Puis M. Lacoste nous a laissés. On voyait qu’il avait des soucis. Je pense qu’il est allé rappeler Mlle Zbikowski une nouvelle fois, même si, vu l’heure, nous savions tous les deux qu’elle ne viendrait plus. Je ne savais pas ce qui s’était passé entre eux, mais il n’était pas difficile de constater qu’elle l’avait planté et que désormais, il faudrait qu’il se débrouille tout seul, sans assistante.
Mlle Rivet a tenté d’adresser un sourire à M. Delambre, manière sans doute de détendre l’atmosphère, mais il était bien trop anxieux pour y répondre. Ils se sont assis l’un à côté de l’autre et se sont tournés vers les écrans qui couvraient la salle de réunion.
M. Alexandre Dorfmann, le patron d’Exxyal-Europe, est arrivé à son tour. Je ne l’avais rencontré que lors de l’unique répétition, quelques jours plus tôt. Il s’était montré très attentif à mes recommandations, très docile, ce qui est une façon très efficace de manifester son autorité. Pour un homme de son âge, il est assez souple, il a vite appris à tomber convenablement.
Nous sommes allés dans la salle de repos afin que je l’équipe. Je lui ai rappelé les consignes, mais M. Dorfmann a été moins complaisant que le jour de la répétition. Entendre de nouveau des conseils l’énervait. J’ai écourté. Il a rapidement regagné la salle de réunion. Tout le monde était à cran.
Comme prévu dans le scénario, M. Renard s’est assis à sa droite. Il semblait se concentrer sur son rôle de client, tandis que Malik, à la droite de M. Renard, buvait à petites lampées un café très serré.
Et nous avons commencé à attendre.
26
Les caméras renvoyaient des images d’une netteté absolue. Sur le plan technique, j’étais satisfait.

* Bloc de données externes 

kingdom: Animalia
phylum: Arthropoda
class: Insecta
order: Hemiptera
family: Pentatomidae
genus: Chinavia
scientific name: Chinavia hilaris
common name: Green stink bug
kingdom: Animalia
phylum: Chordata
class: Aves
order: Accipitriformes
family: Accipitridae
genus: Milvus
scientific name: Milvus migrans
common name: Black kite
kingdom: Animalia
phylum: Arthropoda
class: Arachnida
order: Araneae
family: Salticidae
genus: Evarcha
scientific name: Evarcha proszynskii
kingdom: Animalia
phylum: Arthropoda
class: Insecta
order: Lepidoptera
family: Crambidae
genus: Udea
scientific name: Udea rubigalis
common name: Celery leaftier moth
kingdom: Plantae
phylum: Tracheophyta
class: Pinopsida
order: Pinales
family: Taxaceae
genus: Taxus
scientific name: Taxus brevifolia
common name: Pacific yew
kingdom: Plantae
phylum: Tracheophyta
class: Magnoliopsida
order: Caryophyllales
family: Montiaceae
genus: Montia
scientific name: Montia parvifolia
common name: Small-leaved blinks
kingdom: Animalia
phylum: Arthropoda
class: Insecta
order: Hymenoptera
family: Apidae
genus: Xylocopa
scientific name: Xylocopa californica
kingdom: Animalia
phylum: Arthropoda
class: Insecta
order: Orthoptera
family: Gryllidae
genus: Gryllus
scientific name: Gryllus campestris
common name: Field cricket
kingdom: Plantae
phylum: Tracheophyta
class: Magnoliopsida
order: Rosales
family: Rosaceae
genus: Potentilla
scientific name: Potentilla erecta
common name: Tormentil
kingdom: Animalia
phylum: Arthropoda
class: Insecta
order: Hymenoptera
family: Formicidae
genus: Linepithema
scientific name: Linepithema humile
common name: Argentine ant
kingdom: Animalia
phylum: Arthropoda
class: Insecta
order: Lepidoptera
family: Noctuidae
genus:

M. Lacoste s’est installé avec un bloc juste derrière M. Delambre et Mlle Rivet. J’ai tiré une chaise à mon tour et je me suis contenté d’observer. J’étais un peu nerveux moi aussi. Pas à cause de l’enjeu, non, il n’y en avait aucun pour moi, mais parce que j’aime le travail bien fait. Et parce qu’il me restait un tiers du prix à percevoir à la fin de l’opération. La mission était très bien payée, il faut le reconnaître. Honnêtement, les jeux de rôle en entreprise autorisent des tarifs élevés, mais ça n’est pas très intéressant. Ça amuse les entreprises et les managers. Moi, je préfère des missions plus réelles.